18 de noviembre 2004 - 00:00

La ópera de Britten como gran espectáculo

Una imagen de «Muerte en Venecia», un espectáculo en el que todo funciona como un mecanismo de relojería, los cantantes son impecables y la Orquesta Estable del Colón se luce bajo la batuta de Steuart Bedford.
Una imagen de «Muerte en Venecia», un espectáculo en el que todo funciona como un mecanismo de relojería, los cantantes son impecables y la Orquesta Estable del Colón se luce bajo la batuta de Steuart Bedford.
«Muerte en Venecia», ópera de B. Britten. Con N. Robson, J. Howard, F. Fagioli, P. Tellechea y elenco. Régie: A. Arias. Esc.: R. Platé. Vest.: F. Tournafond. Ilum.: J. Rouveyrollis. Coreog.: D. Theocharidis. Dir. Coro: A. Balzanelli. Orq. Estable, dir.: S. Bedford (16/ 11, Teatro Colón, Función de Gran Abono.)

Benjamín Britten terminó de escribir «Muerte en Venecia» en vísperas de una operación de corazón abierto. Es lícito especular con que el natural temor a la muerte lo haya sublimado en esta partitura, que es tanática, brumosa e inquietante. Se anima con la aparición de los muchachos equilibristas y se ilumina cuando el joven Tadzio pasea su figura narcisista, entonces toda la percusión estalla, con la familia de plaquetas completa (xilofón, vibrafón, marimba, glockenspiel) tambores de todos los tamaños y sonoridades, hasta un gong oriental.

La ambigüedad del texto y las situaciones son subrayadas por la música, de incuestionable valor académico pero metafísica y flemática. Es que responden a las «sobrias demandas de la madurez», como confiesa el protagonista.

Las desnudas confesiones están muy vestidas en esta versión; las escenas están pobladas casi constantemente. Ocho bailarinas con sus griegas expresiones corporales, los coros, los equilibristas, góndolas que trasladan ilusiones pero el gondolero desaparece, oficios religiosos, pasajeros elegantemente vestidos. Acción constante, sugerencias y simbolismos abundantes, un gran espectáculo con el sello de Alfredo Arias.

La escenografía también hace su aporte, teniendo en cuenta que son 17 escenas y no se interrumpe la acción ni se escuchan gritos o martillazos como en otras producciones, crea espacios amplios y el clima que le es propio. Roberto Platé reproduce el espléndido Salón de Hotel des Bains en el Lido, su playa, una iglesia renacentista de grandes proporciones, pero también espacios íntimos para las reflexiones.

Con su coreografía,
Diana Theocharidis contribuye a insuflar dinámica en esta ópera reflexiva, su talento para estas labores es inagotable; desde una pareja que baila un tango hasta una pirámide de musculosos entran todos los matices.

El tenor inglés
Nigel Robson hace una labor impecable, su actuación se acerca a los atormentados pero sobrios personajes que encara Anthony Hopkins en el cine británico, con sus dudas y tribulaciones dibuja un escritor que se cuestiona sus sentimientos contradictorios sin hacer una apología del amor homosexual.
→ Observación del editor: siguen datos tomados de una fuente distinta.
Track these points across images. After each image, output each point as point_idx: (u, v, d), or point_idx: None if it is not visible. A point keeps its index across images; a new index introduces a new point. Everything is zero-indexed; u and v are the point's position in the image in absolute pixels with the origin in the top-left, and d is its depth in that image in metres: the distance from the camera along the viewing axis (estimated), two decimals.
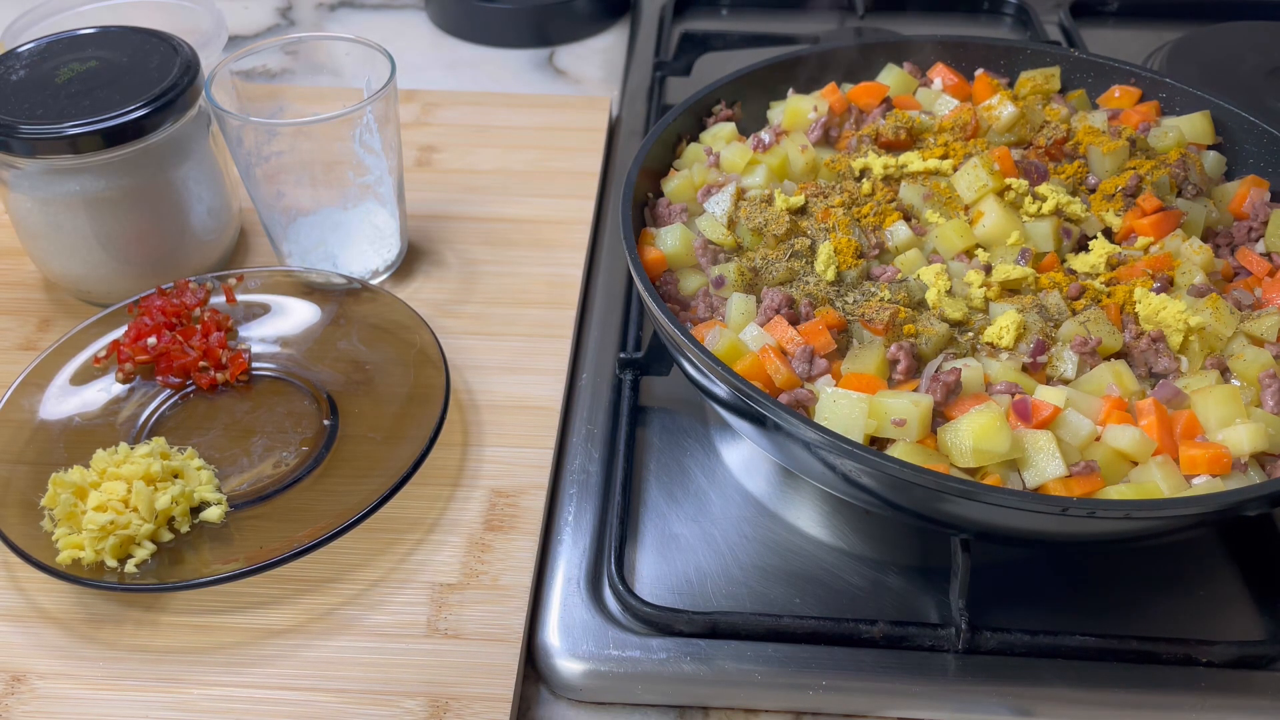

Gran ductilidad vocal y actoral en el barítono Jasón Howard encarnando siete personajes de perfiles bien definidos y el consagrado contratenor tucumano Franco Fagioli hace un aporte sustancial como Apolo, con notable dominio escénico.

Los 34 personajes secundarios hacen lo suyo correctamente y con precisión de relojería, a veces como si fueran parte de un sueño y otras en la más cruda realidad. Duro desafío para el joven
Pablo Tellechea hacer de Tadzio; no está mal, pero a gran distancia del que mostraba Lucchino Visconti en su film inolvidable sobre el mismo tema, un parámetro insoslayable. Tanto al Coro como a la Orquesta Estable se los notó bien preparados, la autoridad del director inglés Steuart Bedford es decisiva en este resultado.